“America” and “Dixie” and “Maryland” followed and every one produced its own thrill and its own heartache. Never was there anything more stirring, Never was there anything finer. We sang till our voices were husky and the great chorus surged loud and clear across the night, until it must have echoed against the crags of the Rhine and caused the Hun to shudder.
Then the breaking up of the big meeting, when groups detached themselves and wandered out of the fitful flicker of the dying firelight into the misty blue blackness of the night, still singing. Out through the streets of the camp we tramped, stepping to the cadence of our own songs. We were all happy, very, very happy and draft or no draft, down in our hearts we all knew that we were in the very place we were meant to be, and we were doing the very things that we should do, and that when the time came we would do other and greater things with as much eagerness and enthusiasm as we had sung up there on Tower Hill to-night.
The whole camp was singing even after the concert, but the character of the songs changed. “Over There” swelled forth everywhere and “The Yankees Are Coming” was chanted in every street. Out toward our own barracks our little group swung, passing the railroad siding where, partly shrouded in the canvas jackets, new artillery pieces were waiting to be moved in the morning. A cheer for these and a cheer for everything and anything that suggested patriotism, and on we tramped, brimming over with enthusiasm.
And now I’m back to the barracks again, but the mysteries of the night and the spell of the whole wonderful occasion is still over me and I know I shall lie awake a long, long time and think and dream of all that waits for me in the not very distant future. And the promises I made myself up there on Tower Hill will all be fulfilled, that’s certain.
Friday:
Momentous news. We of the headquarters company, or rather eighty-seven of us, start Monday on the first leg of that longed-for journey to France. We go to a Southern training camp where new units are being formed into which each of us will fit. And along with this news came the announcement that none of us will be given a pass to go home for a last good-bye. This has stirred the men more than the news of the transfer South. Several impromptu indignation meetings were held this morning and this afternoon, just after mess, a real demonstration took place in the mess hall and most of the eighty-seven of us were loud in our assertions that we would go home anyway, even though we were arrested for desertion afterward.

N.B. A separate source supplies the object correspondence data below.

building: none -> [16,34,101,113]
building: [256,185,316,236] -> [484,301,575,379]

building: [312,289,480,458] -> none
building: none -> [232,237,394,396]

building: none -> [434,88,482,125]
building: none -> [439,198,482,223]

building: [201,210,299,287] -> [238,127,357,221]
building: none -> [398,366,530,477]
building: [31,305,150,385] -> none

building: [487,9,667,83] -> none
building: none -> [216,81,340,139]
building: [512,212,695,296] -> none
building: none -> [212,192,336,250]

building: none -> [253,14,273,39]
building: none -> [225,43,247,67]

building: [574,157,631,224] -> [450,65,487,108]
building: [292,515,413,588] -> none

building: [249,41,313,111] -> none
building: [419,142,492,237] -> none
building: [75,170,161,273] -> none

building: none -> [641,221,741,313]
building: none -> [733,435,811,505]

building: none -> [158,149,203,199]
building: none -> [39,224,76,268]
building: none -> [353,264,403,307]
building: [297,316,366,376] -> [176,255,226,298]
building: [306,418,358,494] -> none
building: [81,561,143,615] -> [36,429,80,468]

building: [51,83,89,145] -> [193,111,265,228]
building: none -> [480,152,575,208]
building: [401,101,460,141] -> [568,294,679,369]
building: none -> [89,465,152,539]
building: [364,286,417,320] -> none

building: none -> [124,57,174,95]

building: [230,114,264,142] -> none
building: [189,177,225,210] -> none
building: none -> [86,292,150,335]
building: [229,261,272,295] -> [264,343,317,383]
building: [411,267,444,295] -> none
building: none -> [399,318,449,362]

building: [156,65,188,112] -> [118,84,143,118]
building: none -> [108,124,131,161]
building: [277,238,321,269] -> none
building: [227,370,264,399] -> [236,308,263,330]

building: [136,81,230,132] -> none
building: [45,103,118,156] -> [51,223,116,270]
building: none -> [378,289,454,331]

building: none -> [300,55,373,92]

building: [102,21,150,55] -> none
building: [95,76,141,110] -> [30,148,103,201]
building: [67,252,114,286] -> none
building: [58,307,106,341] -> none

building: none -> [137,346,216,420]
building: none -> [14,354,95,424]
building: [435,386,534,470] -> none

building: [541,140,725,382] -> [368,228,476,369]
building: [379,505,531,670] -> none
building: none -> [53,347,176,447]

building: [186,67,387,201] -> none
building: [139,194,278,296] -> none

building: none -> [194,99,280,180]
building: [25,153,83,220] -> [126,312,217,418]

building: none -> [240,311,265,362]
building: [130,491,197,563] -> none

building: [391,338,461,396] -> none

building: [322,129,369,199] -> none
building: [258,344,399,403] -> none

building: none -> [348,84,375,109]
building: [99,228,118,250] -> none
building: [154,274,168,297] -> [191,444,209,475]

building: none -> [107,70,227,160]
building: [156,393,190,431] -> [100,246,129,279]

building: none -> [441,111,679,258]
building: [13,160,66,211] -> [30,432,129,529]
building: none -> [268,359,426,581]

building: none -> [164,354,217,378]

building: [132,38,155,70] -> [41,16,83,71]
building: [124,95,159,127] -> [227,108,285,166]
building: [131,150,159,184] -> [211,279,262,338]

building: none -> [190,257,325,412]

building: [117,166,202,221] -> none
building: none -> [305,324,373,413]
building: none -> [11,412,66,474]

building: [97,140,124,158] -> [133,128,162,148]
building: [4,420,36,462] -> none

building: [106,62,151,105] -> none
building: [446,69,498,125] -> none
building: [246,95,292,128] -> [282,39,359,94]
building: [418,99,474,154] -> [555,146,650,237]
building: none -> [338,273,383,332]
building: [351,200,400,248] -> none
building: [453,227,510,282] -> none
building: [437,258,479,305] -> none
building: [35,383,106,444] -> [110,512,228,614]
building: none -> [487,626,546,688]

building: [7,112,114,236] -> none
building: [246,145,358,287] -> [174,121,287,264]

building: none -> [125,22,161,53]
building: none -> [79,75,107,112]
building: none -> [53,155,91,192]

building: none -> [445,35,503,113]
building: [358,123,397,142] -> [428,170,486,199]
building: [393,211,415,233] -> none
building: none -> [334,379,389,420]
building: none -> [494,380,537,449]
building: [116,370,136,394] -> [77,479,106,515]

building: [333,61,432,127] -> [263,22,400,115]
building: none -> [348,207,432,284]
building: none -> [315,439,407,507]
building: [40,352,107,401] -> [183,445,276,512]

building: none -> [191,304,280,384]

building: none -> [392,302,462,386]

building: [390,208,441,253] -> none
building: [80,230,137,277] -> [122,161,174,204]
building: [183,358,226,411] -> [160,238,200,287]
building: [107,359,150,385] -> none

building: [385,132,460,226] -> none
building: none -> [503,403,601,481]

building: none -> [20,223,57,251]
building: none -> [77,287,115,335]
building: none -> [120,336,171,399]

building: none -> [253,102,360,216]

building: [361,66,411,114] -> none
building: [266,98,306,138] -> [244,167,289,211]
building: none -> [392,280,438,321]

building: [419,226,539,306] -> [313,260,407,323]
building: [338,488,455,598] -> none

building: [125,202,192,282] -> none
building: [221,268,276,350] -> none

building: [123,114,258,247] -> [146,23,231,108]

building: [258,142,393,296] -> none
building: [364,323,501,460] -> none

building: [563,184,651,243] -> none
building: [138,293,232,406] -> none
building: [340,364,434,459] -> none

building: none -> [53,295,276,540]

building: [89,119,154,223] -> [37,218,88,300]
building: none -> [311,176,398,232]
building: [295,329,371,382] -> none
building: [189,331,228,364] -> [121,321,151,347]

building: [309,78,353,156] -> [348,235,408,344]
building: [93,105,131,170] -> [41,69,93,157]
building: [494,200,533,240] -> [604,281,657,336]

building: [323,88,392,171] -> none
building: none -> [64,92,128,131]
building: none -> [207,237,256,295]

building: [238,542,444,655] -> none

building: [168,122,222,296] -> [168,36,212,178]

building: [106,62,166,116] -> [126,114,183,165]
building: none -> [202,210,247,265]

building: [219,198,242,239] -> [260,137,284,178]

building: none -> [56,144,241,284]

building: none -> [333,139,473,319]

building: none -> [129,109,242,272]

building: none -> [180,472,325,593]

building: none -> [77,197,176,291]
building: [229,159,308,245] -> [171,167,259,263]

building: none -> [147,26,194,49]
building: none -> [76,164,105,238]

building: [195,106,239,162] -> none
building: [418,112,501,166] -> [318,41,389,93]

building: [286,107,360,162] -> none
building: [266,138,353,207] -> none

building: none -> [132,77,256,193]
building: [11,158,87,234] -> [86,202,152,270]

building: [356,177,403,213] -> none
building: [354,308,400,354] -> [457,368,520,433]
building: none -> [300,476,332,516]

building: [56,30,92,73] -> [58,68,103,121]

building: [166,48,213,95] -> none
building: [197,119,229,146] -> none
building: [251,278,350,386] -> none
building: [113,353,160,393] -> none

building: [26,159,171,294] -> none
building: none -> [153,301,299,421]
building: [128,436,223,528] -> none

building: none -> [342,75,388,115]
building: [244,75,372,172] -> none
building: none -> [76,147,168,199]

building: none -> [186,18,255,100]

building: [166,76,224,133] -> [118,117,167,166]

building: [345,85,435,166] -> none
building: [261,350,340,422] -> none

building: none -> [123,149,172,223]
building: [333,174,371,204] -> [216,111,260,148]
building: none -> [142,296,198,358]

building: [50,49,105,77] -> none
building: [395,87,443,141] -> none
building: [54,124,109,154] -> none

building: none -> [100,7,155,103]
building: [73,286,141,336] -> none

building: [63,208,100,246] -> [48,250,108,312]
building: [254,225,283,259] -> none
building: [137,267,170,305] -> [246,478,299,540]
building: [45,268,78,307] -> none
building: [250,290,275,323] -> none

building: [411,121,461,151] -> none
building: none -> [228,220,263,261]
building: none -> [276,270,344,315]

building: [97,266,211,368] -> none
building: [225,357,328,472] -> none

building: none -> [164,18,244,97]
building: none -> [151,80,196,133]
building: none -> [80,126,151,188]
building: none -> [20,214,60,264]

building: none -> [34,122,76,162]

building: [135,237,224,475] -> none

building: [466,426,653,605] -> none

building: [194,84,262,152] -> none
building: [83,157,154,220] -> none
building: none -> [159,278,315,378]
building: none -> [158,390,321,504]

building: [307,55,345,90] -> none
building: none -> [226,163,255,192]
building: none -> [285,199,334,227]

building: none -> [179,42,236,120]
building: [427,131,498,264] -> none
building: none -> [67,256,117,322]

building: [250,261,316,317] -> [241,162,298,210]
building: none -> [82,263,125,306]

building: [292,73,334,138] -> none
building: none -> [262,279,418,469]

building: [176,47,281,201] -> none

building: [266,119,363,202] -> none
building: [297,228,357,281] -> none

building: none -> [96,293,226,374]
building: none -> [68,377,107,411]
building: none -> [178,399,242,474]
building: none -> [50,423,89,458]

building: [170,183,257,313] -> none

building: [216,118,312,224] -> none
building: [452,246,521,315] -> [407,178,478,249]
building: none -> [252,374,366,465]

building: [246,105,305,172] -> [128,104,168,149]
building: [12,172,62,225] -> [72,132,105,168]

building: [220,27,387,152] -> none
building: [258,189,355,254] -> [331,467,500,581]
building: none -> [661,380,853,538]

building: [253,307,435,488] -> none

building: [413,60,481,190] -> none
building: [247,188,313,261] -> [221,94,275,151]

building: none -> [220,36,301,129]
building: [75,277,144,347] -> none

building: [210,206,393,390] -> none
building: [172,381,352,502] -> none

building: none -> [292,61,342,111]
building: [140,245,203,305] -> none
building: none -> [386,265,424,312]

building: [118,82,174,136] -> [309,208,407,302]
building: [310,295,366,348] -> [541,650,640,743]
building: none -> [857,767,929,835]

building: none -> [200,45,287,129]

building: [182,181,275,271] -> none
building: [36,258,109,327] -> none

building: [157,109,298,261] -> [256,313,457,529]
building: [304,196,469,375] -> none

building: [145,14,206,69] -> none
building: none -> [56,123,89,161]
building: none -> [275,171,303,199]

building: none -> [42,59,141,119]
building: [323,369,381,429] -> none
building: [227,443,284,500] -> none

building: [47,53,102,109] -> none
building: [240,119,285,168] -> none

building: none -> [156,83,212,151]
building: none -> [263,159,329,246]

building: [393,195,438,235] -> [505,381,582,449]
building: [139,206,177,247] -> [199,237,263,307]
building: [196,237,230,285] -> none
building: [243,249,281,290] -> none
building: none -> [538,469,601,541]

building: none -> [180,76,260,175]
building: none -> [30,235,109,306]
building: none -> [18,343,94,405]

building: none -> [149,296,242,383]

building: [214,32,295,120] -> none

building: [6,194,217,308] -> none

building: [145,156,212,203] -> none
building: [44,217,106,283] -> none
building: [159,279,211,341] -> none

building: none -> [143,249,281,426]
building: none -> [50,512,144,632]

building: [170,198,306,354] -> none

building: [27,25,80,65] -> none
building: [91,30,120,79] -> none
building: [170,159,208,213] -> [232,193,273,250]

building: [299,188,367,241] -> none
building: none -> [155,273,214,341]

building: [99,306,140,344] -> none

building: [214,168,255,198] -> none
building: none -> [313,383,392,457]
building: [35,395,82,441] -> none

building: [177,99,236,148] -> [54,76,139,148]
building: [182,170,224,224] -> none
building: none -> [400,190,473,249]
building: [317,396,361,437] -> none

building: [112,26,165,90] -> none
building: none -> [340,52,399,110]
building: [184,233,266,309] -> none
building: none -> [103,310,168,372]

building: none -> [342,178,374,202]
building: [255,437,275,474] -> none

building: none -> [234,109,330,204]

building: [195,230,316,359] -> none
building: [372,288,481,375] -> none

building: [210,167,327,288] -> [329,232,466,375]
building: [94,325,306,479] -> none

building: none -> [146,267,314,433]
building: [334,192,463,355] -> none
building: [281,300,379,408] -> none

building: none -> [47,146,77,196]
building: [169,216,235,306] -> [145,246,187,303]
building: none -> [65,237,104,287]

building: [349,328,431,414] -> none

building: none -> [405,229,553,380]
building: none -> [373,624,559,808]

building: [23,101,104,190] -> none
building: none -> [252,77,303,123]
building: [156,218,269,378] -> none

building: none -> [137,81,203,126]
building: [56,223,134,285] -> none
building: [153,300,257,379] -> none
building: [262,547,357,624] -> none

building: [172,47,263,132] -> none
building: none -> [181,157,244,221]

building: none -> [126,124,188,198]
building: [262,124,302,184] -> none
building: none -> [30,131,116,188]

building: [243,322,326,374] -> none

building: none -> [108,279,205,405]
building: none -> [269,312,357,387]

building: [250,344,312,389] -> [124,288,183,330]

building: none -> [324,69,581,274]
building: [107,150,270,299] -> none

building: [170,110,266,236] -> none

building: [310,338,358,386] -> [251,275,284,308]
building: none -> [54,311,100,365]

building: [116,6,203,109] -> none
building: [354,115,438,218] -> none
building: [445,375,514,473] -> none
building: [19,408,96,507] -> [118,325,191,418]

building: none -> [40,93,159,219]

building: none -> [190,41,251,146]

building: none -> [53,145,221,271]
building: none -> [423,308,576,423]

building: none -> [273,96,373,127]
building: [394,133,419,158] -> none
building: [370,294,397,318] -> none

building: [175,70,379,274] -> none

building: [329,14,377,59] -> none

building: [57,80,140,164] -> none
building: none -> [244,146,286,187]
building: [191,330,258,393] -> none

This little incident served to impress upon me more than anything else the freedom that is accorded the men of this new American Army, for behold, before the meeting broke up a Lieutenant came in and addressed us on the penalties for desertion, the difficulty of dealing with headstrong soldiers and similar subjects, and then when we all felt and looked like slackers he announced that although orders had gone forth that no passes were to be granted, our commanding officer, knowing our feeling in the matter, was at that time trying very hard to arrange to secure permission for the men to go home over Saturday night and Sunday. As I left the mess hall I wondered vaguely how such a mass meeting would have been treated in the German Army, for instance, and I thanked my lucky stars that I was an American.
But there are a thousand and one things remaining to be accomplished to-day. I have been hurrying from one place to another since reveille and now at taps all that I should do is not done yet. But to-morrow is another day.
First of all we were rushed off to receive our third and fourth inoculations together. Then came the announcement that we would be relieved of all our winter clothing and given a complete summer outfit instead, for it appears there is no need for woollens in this Southland camp to which we are going.
And between times, there were a score of personal things I wanted to do, not the least of which was to join the line of waiting men before the telephone booths in the Y. M. C. A. shacks to tell them at home the news of our going. In all this, poor Fat seems to be sadly left out, for he is not among the fellows who are to leave. He stands helplessly by and watches the hurry and bustle going on about him, and sometimes I think there is a sad, wistful sort of a look in his big, good-natured face, for I know he doesn’t like the idea of staying here when the snow begins to fall and winds whistle disconsolately around the corners of the barracks building. I am glad that I will not have to spend the winter here and I’m sorry, too, that Fat is not to be with me.